Minneapolis suggests business owners install ‘permanent security gates’ ahead of Chauvin trial

The trial is set to begin Monday with jury selection.

Barricades and fences line the streets near the courthouse where Derek Chauvin's trial will take place (Rebecca Brannon/Alpha News)

City leaders encouraged Minneapolis business owners to consider installing “permanent security gates” ahead of ex-officer Derek Chauvin’s trial in the death of George Floyd.

The trial is set to begin Monday with jury selection but could face delays because of an appellate court’s Friday ruling that the presiding judge in the case erred when he didn’t reinstate charges of third-degree murder against Chauvin, The New York Times reported.

The downtown area is already heavily fortified, with businesses and government buildings boarding up their windows and installing barricades.

The current scene outside the Hennepin County Government Center, where Chauvin’s trial will take place. (Rebecca Brannon/Alpha News)

According to a document obtained by KARE 11, city leaders advised business owners to make sure their insurance policies are up to date and upload “important documents and records to an online cloud service.”

“During this time period you may also want to consider … adding physical security measures, such as boarding or permanent security gates,” said the letter, which also included tips for hiring private security.

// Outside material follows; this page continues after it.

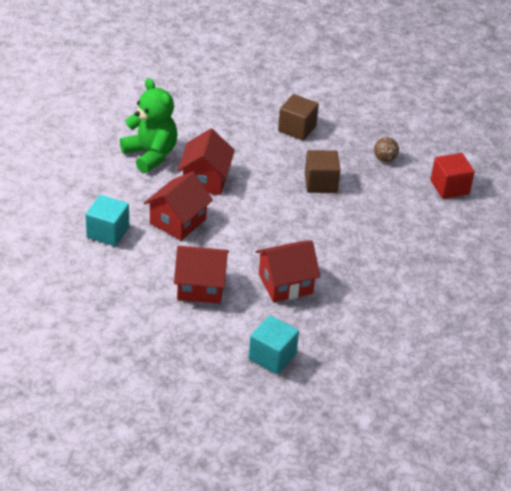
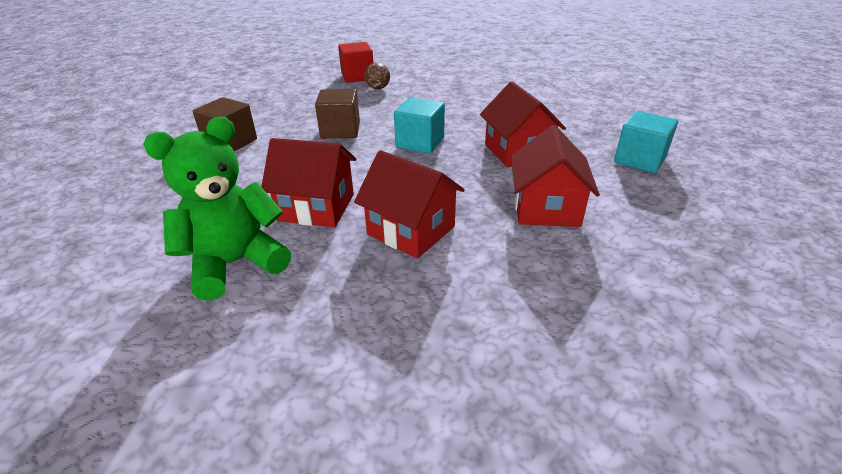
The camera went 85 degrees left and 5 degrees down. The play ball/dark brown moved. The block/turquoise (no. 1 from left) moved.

“Businesses have faced a tremendous amount of challenges over the past 13 months, through the pandemic and unrest. With the impact from last year’s unrest still visible, business and property owners want to know what they have to do to keep their properties secure and workers and customers safe,” the letter continued.

In St. Paul, law enforcement leaders are holding a series of eight online workshops on “protecting your business during civil unrest.”

Opening arguments in the trial are scheduled to begin March 29. Local officials said residents can expect to see an increase in law enforcement during the closing-arguments phase of the trial and estimated a mid to late April verdict.